Exercise set:
A – In the commentary on Trump, reproduce the stretch from "Here in miniature" through "over and over." word for word.
B – According to the commentary on Trump, why is the message of persecution repeated over and over? Answer in one to three sentences.

Extract provided:

In a recent piece called “Why Trump Has To Sell A Fantasy of Collective Persecution,” The Washington Post’s Paul Waldman quotes a tweet from the Republican members of the House Judiciary Committee in the wake of the Mar-a-Lago search, and the Inflation Reduction Act’s provisions for cracking down on corporate tax evasion:
The IRS is coming for you. The DOJ is coming for you. The FBI is coming for you. No one is safe from political punishment in Joe Biden’s America.
Here in miniature we see a perfect example of how Trump has deftly welded his own personal interests to those of his followers, scamming them into believing they are one and the same, and that any misfortune that befalls him—even if it is in fact his own fault, and well-deserved—is an attack on them.
(A) sense of oppression has become central to motivating conservative voters, a way of keeping them engaged, angry and feeling that they have a personal stake in the outcome of every political event, no matter how remote it might seem. So it’s being repeated over and over.
You’re not just an ordinary person with an ordinary job and an ordinary life. You’re a freedom fighter waging war against forces of darkness to secure liberty’s future. The more grubby and personal Trump’s misdeeds are, the more important it is to keep telling the base that story so its allegiance won’t waver.
So every absurd Trump story will have to be presented this way: He took those classified documents for you, he cheated on his taxes for you, he tried to steal the election for you, and if, heaven forbid, he should face accountability for his wrongdoing, you will be the one who pays the price.
To any reasonable person, it might sound absurd. But the MAGA devotees believe it with all their hearts.
When a man has pulled off a trick like that, he can get away with damned near anything.
STAY CLASSY, SAN DIEGO
Setting aside the nuclear issue, we do know that Trump took classified material of some significant kind from the White House to Mar-a-Lago. Not even he or his acolytes dispute that, only that there was anything wrong with it—per above, the same defense they deployed over Ukraine.
A common, if dishonest, argument already being floated by Trump’s defenders, and one that we are sure to hear a lot more going forward, is that the President can declassify anything he or she wants, at will. Already it has been made by such cretins as Stephen Miller, Ric Grenell, and Kash Patel (also the author of a children’s book promoting the Big Lie called The Plot Against the King). On Truth Social, Trump himself declared, "It was all declassified."

Supplied records:
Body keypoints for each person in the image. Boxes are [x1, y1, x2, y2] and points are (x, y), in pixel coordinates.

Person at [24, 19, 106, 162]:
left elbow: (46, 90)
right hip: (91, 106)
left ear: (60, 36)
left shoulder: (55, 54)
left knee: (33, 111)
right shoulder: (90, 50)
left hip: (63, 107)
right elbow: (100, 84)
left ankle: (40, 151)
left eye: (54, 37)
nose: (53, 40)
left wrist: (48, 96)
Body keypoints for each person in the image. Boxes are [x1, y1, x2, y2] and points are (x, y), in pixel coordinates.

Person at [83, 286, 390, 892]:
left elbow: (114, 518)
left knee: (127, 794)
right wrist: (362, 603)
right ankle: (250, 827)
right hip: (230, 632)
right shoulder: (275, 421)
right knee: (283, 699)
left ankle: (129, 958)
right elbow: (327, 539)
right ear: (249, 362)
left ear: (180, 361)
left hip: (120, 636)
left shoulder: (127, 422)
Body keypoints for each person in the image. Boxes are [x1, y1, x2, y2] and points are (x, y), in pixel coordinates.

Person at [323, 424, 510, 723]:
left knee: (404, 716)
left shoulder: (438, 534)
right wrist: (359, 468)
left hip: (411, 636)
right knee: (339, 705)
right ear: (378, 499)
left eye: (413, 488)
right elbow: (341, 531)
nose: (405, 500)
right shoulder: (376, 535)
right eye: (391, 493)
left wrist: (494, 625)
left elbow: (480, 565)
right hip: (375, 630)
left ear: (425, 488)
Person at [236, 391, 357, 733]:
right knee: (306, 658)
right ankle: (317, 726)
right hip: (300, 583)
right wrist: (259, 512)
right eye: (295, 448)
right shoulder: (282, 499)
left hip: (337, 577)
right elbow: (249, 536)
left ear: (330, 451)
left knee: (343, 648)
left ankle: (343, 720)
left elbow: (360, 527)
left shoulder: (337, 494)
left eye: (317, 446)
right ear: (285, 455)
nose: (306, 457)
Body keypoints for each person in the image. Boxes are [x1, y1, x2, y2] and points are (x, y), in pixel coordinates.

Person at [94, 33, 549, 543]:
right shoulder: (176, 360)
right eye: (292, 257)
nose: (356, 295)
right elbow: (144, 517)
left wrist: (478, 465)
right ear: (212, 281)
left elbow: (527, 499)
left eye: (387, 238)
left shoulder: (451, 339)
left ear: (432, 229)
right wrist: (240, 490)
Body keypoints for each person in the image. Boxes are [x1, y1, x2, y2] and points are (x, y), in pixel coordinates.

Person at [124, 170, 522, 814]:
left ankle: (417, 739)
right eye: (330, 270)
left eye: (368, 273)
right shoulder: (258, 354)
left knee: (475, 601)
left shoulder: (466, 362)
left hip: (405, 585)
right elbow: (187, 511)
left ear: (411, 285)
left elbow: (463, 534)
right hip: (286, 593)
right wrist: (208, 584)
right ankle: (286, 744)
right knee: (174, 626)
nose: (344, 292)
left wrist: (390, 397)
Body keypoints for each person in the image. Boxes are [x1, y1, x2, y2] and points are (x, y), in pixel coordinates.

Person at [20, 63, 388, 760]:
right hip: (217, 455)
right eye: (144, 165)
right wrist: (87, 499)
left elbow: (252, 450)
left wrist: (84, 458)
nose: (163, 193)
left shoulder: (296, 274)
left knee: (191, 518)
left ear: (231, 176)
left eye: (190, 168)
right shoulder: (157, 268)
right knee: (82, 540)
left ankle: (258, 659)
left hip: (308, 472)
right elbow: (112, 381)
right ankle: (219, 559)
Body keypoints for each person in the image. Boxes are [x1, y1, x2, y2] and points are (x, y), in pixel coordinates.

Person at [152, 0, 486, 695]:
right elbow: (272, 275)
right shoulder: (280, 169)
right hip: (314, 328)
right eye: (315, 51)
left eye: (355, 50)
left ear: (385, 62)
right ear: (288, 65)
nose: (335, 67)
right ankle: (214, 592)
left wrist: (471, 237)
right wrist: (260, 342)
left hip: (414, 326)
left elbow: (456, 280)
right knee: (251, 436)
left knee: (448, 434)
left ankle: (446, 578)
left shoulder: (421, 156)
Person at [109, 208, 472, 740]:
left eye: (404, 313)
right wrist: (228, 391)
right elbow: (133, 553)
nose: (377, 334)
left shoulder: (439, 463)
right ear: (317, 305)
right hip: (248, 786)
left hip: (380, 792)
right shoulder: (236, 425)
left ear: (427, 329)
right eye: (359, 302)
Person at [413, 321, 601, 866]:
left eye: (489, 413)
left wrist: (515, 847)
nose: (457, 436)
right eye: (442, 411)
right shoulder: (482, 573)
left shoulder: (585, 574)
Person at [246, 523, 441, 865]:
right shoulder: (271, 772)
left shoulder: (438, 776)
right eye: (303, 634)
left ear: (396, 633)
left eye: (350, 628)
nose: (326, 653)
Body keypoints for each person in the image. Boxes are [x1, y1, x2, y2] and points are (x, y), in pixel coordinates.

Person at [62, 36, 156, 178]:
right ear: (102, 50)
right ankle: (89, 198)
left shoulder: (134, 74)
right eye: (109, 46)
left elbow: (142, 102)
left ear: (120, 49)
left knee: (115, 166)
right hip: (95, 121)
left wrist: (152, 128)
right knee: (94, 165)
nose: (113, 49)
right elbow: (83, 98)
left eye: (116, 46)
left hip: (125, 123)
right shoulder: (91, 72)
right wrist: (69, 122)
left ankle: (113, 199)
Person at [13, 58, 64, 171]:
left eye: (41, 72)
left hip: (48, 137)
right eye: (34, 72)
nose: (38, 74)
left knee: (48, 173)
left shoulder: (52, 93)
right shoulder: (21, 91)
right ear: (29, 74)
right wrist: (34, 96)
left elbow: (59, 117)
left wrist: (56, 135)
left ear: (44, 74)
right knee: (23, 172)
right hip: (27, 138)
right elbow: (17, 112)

Your written answers:
A –
Here in miniature we see a perfect example of how Trump has deftly welded his own personal interests to those of his followers, scamming them into believing they are one and the same, and that any misfortune that befalls him—even if it is in fact his own fault, and well-deserved—is an attack on them.
(A) sense of oppression has become central to motivating conservative voters, a way of keeping them engaged, angry and feeling that they have a personal stake in the outcome of every political event, no matter how remote it might seem. So it’s being repeated over and over.

B – A sense of oppression has become central to motivating conservative voters. It keeps them engaged and angry, and it makes them feel they have a personal stake in the outcome of every political event, however remote it might seem.